**DATA TO PROCESS:**
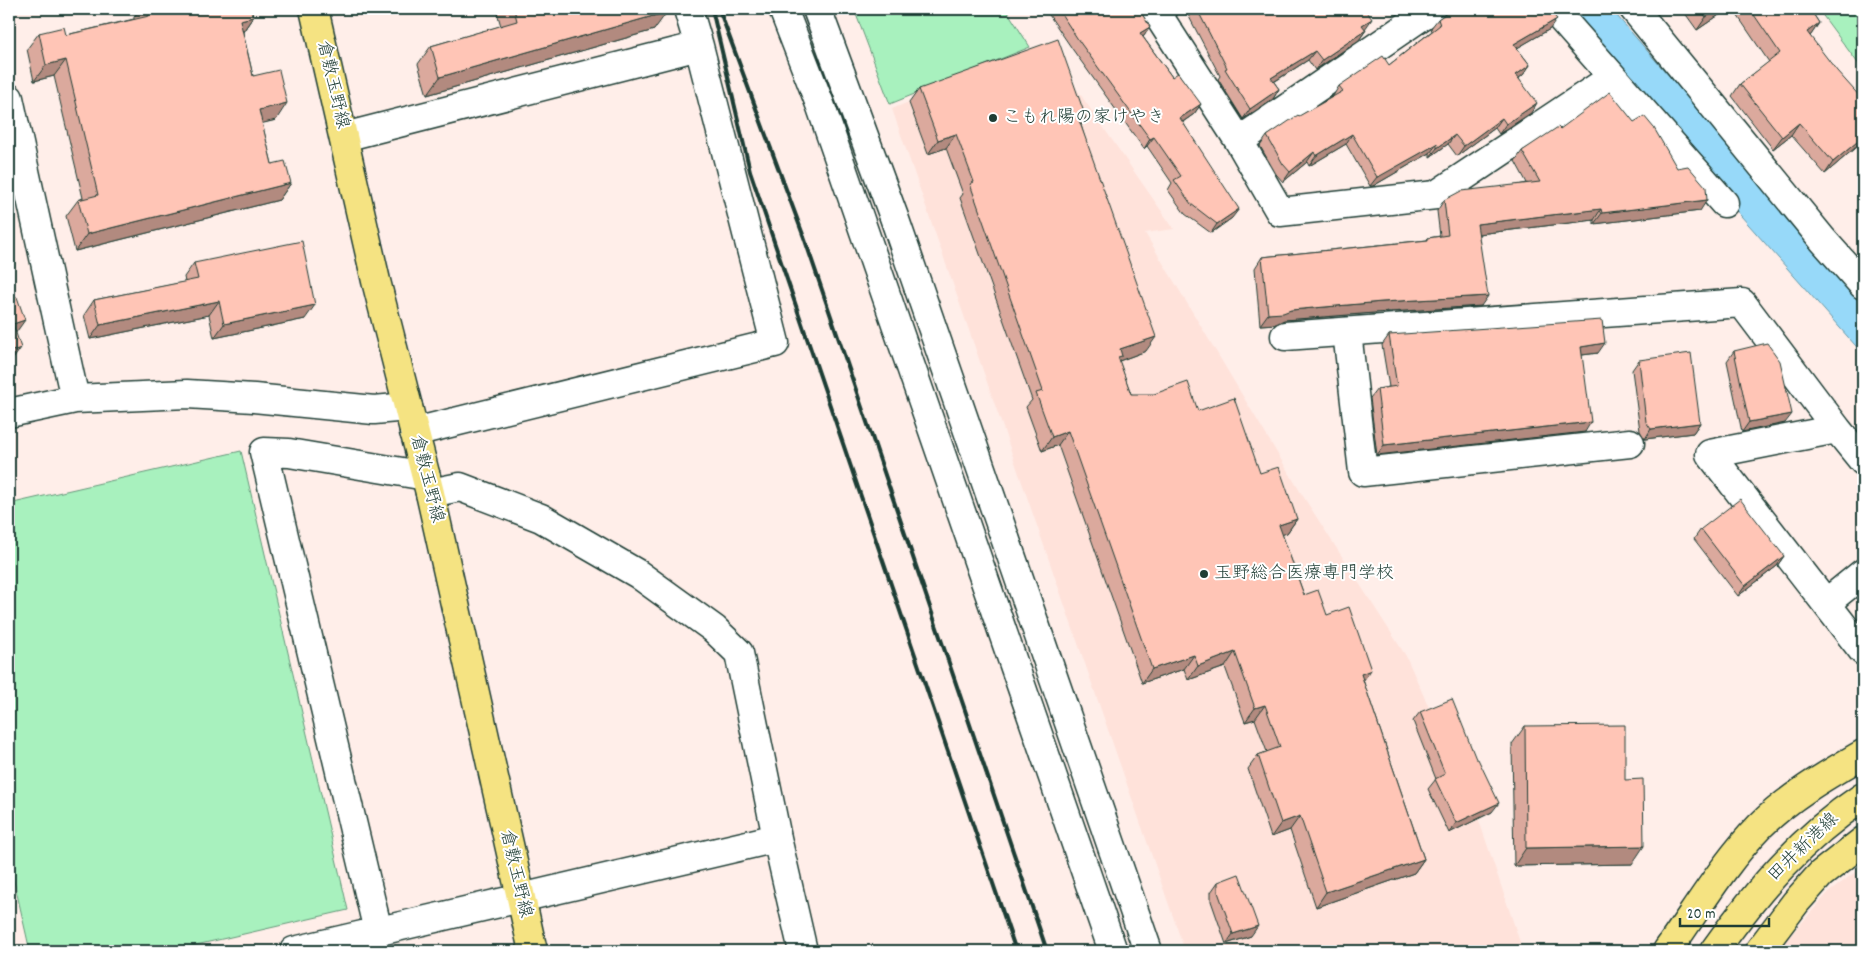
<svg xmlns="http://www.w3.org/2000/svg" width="1872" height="960" font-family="Dekko,'Klee One',sans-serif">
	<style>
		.built { fill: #ffe2da }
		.green { fill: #a8f1be; stroke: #649779 }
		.water { fill: #97d9f9; stroke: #679baa }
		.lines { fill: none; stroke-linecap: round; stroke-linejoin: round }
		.minor-casing { stroke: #1f3d34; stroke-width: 31 }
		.major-casing { stroke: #1f3d34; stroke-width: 31 }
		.minor { stroke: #fff; stroke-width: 28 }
		.major { stroke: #f5e382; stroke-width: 28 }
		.rail { stroke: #1f3d34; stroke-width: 4 }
		.wall { fill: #dba99d; stroke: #1f3d34 }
		.shaded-wall { fill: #b28a7f; stroke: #1f3d34 }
		.building { fill: #ffc5b6; stroke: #1f3d34 }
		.poi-dot { fill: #1f3d34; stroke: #fff; stroke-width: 2 }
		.labels { text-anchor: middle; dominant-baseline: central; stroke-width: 4; stroke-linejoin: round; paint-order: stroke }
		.street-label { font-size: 18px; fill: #1f3d34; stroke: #fff }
		.poi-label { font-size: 18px; fill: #1f3d34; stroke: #fff; text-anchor: start }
	</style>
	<rect width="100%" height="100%" fill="#ffeee9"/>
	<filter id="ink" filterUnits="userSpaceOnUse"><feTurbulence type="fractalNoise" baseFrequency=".02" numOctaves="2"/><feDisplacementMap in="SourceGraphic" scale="10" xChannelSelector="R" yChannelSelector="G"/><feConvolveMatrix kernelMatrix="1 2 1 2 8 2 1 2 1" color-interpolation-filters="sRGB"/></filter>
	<g filter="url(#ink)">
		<!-- built -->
		<path class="built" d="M1046,45L1174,229L1145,233L1301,493L1406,656L1442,737H1451L1523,951H1185L892,109Z
			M1862,867L1863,951H1777L1828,893Z"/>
		<!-- green -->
		<path class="green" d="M854,9H1006L1030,47L890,104Z
			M1818,9H1863V70Z
			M241,451L348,910L170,951H30L9,859V504Z"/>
		<!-- water -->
		<path class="water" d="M1558,9H1611L1863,300V354Z"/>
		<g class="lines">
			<!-- minor casing -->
			<g class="minor-casing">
				<path id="minor" d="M783,9L821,107L1113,951
					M817,9L894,217L1148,951
					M1154,9L1239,141L1280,212L1436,195L1613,77
					M1553,9L1724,203
					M1634,9L1823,240L1863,285
					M9,98L75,399
					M344,137L699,46
					M1239,141L1432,9
					M1347,332L1363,472L1630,443
					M1285,336L1742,303L1837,429
					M9,413L75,399L187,394L254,398L374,410L408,407
					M414,432L775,343L699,46L688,9
					M1863,461L1837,429L1710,454L1863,651
					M430,493L460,487L541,518L638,574L714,629L739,653L777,838L803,951
					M1826,603L1863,573
					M378,931L264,452L289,453L426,476
					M294,951L777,838"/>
			</g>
			<!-- major casing -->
			<g class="major-casing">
				<path id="major" d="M314,9L376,281L430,493L533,951
					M1667,951C1697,909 1724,863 1760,826C1790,796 1827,775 1863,754
					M1714,951C1757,891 1801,838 1863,797
					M1759,951L1796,902L1821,874L1863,841"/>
			</g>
			<!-- minor -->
			<use href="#minor" class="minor"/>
			<!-- major -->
			<use href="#major" class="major"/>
			<!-- rail -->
			<path class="rail" d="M712,9L750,171L1016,951
				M719,9L805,240L1047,951"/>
		</g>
		<!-- wall -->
		<path class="wall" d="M140,9H251L253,17L243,32L253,76L276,120L262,123L272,164L291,183L279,200L75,251L66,216L78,200L83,198L54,76L34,81L27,49L39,33L66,35L134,19V17Z
			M496,9H666L654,30L427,95L418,64L431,46L501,26Z
			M1045,9H1139L1150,27L1143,37L1172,77L1201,104L1194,114L1183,122L1232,218L1211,233L1185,214L1168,190L1172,183L1147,146L1144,149L1073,50Z
			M1185,9H1365L1364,29L1366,30L1359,40L1315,70L1308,60L1274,82L1279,89L1273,99L1243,119L1218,79L1220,76Z
			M1447,9H1548L1550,29L1517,48L1530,65L1523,75L1519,78L1531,113L1499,134L1495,128L1457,156L1448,144L1430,157V153L1373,186H1370L1346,144L1309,166L1307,162L1283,182L1276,174L1260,146L1267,136L1333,96L1339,86L1389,65L1432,31L1431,28L1438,19L1447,13Z
			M1682,9H1728L1697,30Z
			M1733,9H1810L1819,23L1810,36L1863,141L1825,174L1791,135L1773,149L1732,96L1740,84L1769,62Z
			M919,89L1081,125L1146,351L1119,361L1131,394L1198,411L1260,473L1297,519L1287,533L1282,534L1304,595L1327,615L1363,680L1424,859L1414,873L1316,907L1290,830L1271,837L1248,769L1258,755L1267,752L1255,719L1245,722L1225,667L1188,680L1184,669L1142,683L1058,445L1042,451L1026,407L1032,400L960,198L963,194L946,148L928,154L909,103Z
			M1560,129L1700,211L1594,224V220L1479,234L1481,306L1374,313L1284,320L1276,324L1260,325L1255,268L1262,257L1427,240L1428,238L1440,236L1437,211L1444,200L1527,183L1515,161L1522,151Z
			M194,263L305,319L214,338L209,315L90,339L84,315L94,300L185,282L184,277Z
			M1389,335L1598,353L1582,355L1585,432L1377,455L1370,398L1377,389L1389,387L1382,345Z
			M1734,351L1785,423L1742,432L1727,361Z
			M1639,360L1700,423L1693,433L1645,439L1640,431L1632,370Z
			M1701,529L1784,556L1777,566L1738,596L1694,539Z
			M1420,712L1476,759L1492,812L1449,833L1428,789L1436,779L1413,721Z
			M1525,726L1625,780L1632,864L1514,866L1512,744Z
			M1218,882L1251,936L1226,944L1211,901V892Z"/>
		<!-- shaded-wall -->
		<path class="shaded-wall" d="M1718,9H1728L1697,30L1706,17Z
			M667,12L654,30L427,95L440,77Z
			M253,17L242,33L240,20Z
			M1372,19L1365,29L1355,35L1362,25Z
			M1557,19L1550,29L1507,54L1514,44Z
			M1819,23L1811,35L1799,44L1807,32Z
			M1150,27L1144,36L1134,43L1140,33Z
			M1366,30L1359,40L1315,70L1322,60Z
			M1315,51L1308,60L1264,88L1271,78Z
			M66,60L54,76L34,81L46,65Z
			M1530,65L1523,75L1510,85L1516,75Z
			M1279,89L1273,99L1243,119L1250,109Z
			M287,103L276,120L248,127L259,110Z
			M1537,103L1531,113L1499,134L1506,124Z
			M1201,104L1194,114L1174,128L1180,118Z
			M1086,118L1076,132L1079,120Z
			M1502,118L1495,128L1457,156L1464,146Z
			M1799,123L1791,135L1773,149L1782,137Z
			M956,134L946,148L928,154L938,140Z
			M1352,134L1346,144L1309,166L1316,156Z
			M1455,135L1448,144L1430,157L1437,148Z
			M1154,137L1147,146L1144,149L1150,139Z
			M1863,137V141L1825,174L1833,162Z
			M1437,144L1430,153L1373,186H1370L1377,177Z
			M1314,152L1307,162L1283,182L1290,172Z
			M291,183L279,200L75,251L87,234Z
			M1707,200L1700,211L1594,224L1602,213Z
			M1239,209L1232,218L1211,233L1217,224Z
			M1601,209L1594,220L1470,235L1477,224Z
			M1488,296L1481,306L1374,313L1284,320L1276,324L1260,325L1268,314L1291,310L1382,302Z
			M219,301L209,315L90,339L100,325Z
			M315,305L305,319L214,338L224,324Z
			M25,320L15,334L13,324Z
			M1156,337L1146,351L1119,361L1112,370L1120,349Z
			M1605,343L1598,353L1574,356L1581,347Z
			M21,348L11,362L9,363V352Z
			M1792,414L1785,423L1742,432L1749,422Z
			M1591,422L1585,432L1377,455L1384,445Z
			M1700,423L1693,433L1645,439L1651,429Z
			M1068,431L1058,445L1042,451L1052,437Z
			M1297,519L1287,533L1269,539L1279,525Z
			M1784,556L1777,566L1738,596L1745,586Z
			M1235,652L1225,667L1188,680L1198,666Z
			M1194,655L1184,669L1142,683L1152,669Z
			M1371,670L1361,684V674Z
			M1265,705L1255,719L1245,722L1255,708Z
			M1499,803L1492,812L1449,833L1456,823Z
			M1300,816L1290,830L1271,837L1281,823Z
			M1644,846L1632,864L1514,866L1526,848Z
			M1424,859L1414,873L1316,907L1326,892Z
			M1258,926L1251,936L1226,944L1233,934Z"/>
		<!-- building -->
		<path class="building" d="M147,9H251L253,17L240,20L253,76L279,70L287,103L259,110L272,164L285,161L291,183L87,234L78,200L98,195L66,60L46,65L39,33L64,27L66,35L149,16Z
			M514,9H666L667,12L440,77L431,46L517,21Z
			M1058,9H1139L1150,27L1140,33L1172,77L1178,73L1201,104L1180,118L1239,209L1217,224L1191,204L1174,180L1181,176L1154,137L1150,139L1079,41Z
			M1197,9H1365L1372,19L1362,25L1366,30L1322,60L1315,51L1271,78L1279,89L1250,109L1225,69L1227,68Z
			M1450,9H1548L1557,19L1514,44L1530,65L1516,75L1537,103L1506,124L1502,118L1464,146L1455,135L1437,148V144L1380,176L1377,177L1352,134L1316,156L1314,152L1290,172L1283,164L1267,136L1298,115L1299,116L1343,91L1339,86L1383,56L1389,65L1440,25L1438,19L1448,12Z
			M1700,9H1718L1706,17Z
			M1750,9H1810L1819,23L1807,32L1837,71L1863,100V137L1833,162L1799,123L1782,137L1740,84L1780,53Z
			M1058,39L1086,118L1079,120L1156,337L1120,349L1122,356L1118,357L1131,394H1154L1188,382L1198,411L1234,398L1260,473L1279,467L1297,519L1279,525L1304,595L1318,590L1327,615L1349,607L1371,670L1361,674L1424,859L1326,892L1300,816L1281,823L1258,755L1280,747L1265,705L1255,708L1235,652L1198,666L1194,655L1152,669L1068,431L1052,437L1036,393L1043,391L970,184L974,182L956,134L938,140L919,89Z
			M1610,92L1634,122L1644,116L1654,128L1677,168L1688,166L1706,187L1707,200L1602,213L1601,209L1477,224L1488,296L1382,302L1291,310L1283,313L1268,314L1262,257L1428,240V238L1448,235L1444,200L1461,191L1540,182L1522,151L1558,127L1560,129Z
			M302,241L315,305L224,324L219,301L100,325L94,300L198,279L194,263Z
			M17,297L25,320L13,324L21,348L9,352V299Z
			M1602,320L1605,343L1581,347L1591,422L1384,445L1377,389L1397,386L1389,335Z
			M1767,343L1780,361L1792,414L1749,422L1734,351Z
			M1691,353L1700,423L1651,429L1646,422L1639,360Z
			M1740,499L1784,556L1745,586L1701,529Z
			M1452,699L1476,759H1478L1499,803L1456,823L1435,779L1445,774L1420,712Z
			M1625,725V780L1643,779L1644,846L1526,848L1525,726Z
			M1239,874L1258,926L1233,934L1218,892V882Z"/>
	</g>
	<!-- markers -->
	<g class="poi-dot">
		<circle cx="993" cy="118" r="5"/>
		<circle cx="1204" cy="574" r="5"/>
	</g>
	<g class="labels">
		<!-- street labels -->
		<g class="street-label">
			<text transform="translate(332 85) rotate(77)">倉敷玉野線</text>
			<text transform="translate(426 479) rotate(76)">倉敷玉野線</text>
			<text transform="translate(1804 848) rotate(-44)">田井新港線</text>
			<text transform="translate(515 874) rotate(77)">倉敷玉野線</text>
		</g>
		<!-- poi labels -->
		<g class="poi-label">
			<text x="1003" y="118">こもれ陽の家けやき</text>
			<text x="1214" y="574">玉野総合医療専門学校</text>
		</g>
	</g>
	<!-- margin -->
	<rect width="1872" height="960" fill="none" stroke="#fff" stroke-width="30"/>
	<rect x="15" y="15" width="1842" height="930" fill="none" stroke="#1f3d34" stroke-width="2" filter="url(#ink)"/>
	<!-- scale -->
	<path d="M1680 918v8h89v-8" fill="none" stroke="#1f3d34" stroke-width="2.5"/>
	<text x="1687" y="918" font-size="15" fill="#1f3d34" stroke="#ffffff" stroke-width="4" paint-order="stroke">20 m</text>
</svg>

**WHAT IS EXPECTED:**
Whenever the word "round" appears in a line of the listing, report that line.

**SOLUTION FOR THIS PROBLEM:**
		.lines { fill: none; stroke-linecap: round; stroke-linejoin: round }
		.labels { text-anchor: middle; dominant-baseline: central; stroke-width: 4; stroke-linejoin: round; paint-order: stroke }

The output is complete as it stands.